Yes, we do hear about penises and oral sex and making love, but primarily hers are stories about growing up in Nazi Germany, leaving her family for safety in Switzerland at age 10, and the remarkable decades that follow, including time as a sniper in Israel, a single mother, and an avid student who gains a doctorate in education — and her three husbands.
The towers of white moving boxes that comprise the set are used to good effect with photo projections of her family and her history. She shows off her view of the Hudson River as she anticipates a new view of the Statue of Liberty, a smooth introduction to telling about her arrival at Ellis Island in 1956 with her infant daughter. “The buildings were so tall, they made me feel even smaller. And I fully expected I would see Shirley Temple on the street.”
For the uninitiated, Westheimer’s media career began in 1980 with the radio call-in show Sexually Speaking on WYNY, followed later by The Dr. Ruth Show on television. She was known for giving serious advice in her Sigmund Freud accent while being cheerful and funny and for her sign off, “Good night! Have good sex.” She taught about and authored dozens of books on sex and sexuality.
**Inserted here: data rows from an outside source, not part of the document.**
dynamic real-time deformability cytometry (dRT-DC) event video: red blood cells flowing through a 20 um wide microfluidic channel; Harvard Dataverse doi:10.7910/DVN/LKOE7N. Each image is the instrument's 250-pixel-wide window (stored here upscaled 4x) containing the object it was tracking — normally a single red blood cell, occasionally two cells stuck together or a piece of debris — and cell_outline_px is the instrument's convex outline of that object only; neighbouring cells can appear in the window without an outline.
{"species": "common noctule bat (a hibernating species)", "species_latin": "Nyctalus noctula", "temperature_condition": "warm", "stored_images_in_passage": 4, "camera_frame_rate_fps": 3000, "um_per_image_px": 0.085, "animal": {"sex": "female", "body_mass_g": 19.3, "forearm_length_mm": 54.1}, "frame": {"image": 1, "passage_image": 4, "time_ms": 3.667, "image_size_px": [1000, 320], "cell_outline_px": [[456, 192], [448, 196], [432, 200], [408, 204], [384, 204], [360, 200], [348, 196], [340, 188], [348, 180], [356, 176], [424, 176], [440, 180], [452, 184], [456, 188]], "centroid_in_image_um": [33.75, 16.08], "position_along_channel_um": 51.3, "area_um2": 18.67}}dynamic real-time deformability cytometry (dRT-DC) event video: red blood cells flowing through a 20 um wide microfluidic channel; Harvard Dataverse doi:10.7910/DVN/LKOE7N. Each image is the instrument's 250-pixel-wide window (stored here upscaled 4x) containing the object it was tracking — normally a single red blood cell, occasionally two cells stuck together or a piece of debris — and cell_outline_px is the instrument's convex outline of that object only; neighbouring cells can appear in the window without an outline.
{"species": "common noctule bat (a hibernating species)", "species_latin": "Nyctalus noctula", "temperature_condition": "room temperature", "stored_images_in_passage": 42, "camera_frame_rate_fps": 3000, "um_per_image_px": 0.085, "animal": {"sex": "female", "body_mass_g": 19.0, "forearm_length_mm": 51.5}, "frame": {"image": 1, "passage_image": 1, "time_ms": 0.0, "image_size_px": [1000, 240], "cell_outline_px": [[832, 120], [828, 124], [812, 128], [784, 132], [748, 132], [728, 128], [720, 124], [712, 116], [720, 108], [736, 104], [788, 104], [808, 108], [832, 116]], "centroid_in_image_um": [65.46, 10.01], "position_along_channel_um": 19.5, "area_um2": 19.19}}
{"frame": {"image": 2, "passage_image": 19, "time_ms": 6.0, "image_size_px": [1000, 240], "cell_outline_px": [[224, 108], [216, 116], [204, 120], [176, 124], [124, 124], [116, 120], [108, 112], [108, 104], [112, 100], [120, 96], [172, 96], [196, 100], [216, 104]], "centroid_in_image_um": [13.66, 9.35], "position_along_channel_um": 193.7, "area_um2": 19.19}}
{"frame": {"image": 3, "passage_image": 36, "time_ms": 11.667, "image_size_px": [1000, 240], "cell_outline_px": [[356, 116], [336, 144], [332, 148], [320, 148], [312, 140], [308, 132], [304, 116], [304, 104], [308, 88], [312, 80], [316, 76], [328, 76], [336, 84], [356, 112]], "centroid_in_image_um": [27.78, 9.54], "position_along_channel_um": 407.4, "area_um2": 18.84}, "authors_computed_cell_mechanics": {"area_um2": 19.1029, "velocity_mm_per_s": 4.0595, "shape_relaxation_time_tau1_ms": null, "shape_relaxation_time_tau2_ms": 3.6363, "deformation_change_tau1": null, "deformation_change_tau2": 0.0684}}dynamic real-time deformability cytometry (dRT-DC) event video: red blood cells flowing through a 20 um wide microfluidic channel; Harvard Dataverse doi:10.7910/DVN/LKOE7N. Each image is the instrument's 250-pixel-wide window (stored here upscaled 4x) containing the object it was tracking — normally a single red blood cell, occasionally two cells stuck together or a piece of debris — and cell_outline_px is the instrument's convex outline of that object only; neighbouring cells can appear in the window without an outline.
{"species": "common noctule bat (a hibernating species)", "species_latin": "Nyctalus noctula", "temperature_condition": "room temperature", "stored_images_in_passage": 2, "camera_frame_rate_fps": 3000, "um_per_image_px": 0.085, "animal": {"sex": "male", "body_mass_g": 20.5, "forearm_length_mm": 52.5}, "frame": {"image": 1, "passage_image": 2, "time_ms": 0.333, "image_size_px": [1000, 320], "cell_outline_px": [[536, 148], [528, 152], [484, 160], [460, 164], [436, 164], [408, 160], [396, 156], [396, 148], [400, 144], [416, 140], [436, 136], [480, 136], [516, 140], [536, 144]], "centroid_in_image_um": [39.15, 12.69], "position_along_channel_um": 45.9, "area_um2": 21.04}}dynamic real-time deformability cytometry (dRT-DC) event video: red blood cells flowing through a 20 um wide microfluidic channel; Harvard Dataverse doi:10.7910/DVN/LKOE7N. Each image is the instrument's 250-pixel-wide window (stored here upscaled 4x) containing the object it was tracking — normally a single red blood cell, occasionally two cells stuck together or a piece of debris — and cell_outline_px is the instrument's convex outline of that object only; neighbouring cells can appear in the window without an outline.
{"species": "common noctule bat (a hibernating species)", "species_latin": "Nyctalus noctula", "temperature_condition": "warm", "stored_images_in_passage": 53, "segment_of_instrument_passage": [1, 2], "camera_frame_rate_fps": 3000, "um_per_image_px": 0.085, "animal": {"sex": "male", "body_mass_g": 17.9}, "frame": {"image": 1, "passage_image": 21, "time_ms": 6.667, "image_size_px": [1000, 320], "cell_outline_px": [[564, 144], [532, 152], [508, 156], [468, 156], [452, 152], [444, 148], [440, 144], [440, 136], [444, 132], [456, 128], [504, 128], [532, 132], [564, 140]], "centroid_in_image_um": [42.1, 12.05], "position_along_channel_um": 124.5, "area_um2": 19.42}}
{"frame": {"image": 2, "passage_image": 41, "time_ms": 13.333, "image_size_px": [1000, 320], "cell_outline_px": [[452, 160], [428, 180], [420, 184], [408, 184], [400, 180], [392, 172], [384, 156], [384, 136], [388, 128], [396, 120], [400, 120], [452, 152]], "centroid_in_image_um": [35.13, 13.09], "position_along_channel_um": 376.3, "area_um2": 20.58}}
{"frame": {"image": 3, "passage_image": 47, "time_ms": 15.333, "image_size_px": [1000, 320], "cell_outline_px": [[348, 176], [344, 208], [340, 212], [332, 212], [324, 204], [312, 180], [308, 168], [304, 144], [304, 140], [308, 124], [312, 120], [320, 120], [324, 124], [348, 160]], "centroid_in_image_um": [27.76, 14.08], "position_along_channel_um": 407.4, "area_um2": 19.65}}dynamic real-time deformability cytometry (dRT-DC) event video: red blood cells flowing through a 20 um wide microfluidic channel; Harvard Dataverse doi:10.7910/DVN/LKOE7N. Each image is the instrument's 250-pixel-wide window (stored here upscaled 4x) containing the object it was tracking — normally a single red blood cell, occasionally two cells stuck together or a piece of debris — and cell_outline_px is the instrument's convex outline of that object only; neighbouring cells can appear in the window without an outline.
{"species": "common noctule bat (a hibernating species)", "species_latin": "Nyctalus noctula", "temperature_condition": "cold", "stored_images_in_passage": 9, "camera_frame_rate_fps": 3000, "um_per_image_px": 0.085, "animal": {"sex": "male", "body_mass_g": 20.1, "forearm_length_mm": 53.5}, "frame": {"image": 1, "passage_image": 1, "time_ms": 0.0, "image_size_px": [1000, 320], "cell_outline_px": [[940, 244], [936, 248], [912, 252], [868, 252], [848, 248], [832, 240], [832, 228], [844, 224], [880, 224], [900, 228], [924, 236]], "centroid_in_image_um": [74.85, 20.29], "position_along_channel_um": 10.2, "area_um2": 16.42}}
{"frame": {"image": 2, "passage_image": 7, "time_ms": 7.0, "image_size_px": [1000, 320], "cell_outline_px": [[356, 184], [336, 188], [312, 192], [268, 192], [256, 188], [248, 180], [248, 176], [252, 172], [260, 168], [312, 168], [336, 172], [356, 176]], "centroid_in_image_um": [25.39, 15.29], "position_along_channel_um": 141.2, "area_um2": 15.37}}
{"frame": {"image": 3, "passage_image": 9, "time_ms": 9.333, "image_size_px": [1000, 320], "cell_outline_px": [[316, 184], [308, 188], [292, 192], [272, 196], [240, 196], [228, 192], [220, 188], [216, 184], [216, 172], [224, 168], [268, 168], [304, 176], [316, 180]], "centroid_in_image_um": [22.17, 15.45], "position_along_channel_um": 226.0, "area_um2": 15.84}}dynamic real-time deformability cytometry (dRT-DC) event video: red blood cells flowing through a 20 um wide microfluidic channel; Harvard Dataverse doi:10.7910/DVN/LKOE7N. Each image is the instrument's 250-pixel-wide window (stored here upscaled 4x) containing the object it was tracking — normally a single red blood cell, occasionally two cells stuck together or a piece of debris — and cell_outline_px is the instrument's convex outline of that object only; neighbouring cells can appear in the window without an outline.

Wasnak, based in Louisville, Kentucky, responded to a casting call for the role with a video, and we are lucky she did. She embodies more than portrays Dr. Ruth, keeping us riveted as she moves around and over the set, acting the 10-year old, kicking her feet as she sits on a high box or feigning riding a bike through Jerusalem or pushing a baby carriage through the streets of New York. With a career that includes time as a clown with Cirque du Soleil and stunt double for actress Jada Pinkett Smith, it would be no surprise to hear this might be Wasnak’s dream role.
Without revealing the plot twists of the play, suffice to say there are explosions, romantic coups, children and grandchildren, and poignant moments that hit home all the more for their quiet, direct delivery.
In describing her time in Jerusalem on a kibbutz, Dr. Ruth talks about visiting the Wailing Wall and looking up as it towers above her, noting the tufts of growing plants peeking out between the bricks. “Just like us survivors, there is growth.”
She shares the Hebrew concept of tikkun olam, or healing the world, which she says is “My obligation because I survived and 1.5 million children did not.” Of course, her way to this healing is educating people on having good sex.
“Sex is so important to the human relationship. And the most important sexual organ is the brain. In the Jewish tradition sex has never been shameful.”
Dr. Ruth’s overarching story is one of victory and joy over the pain and sorrow of loss and of surviving the Holocaust, which her family did not.
“Sometimes I dream they found me in Jerusalem, and that we came to America together… but when I look at my grandchildren I know that Hitler lost and I won.”
Because of its popularity — opening weekend is sold out, Becoming Dr. Ruth has been extended for a third weekend and continues through March 26.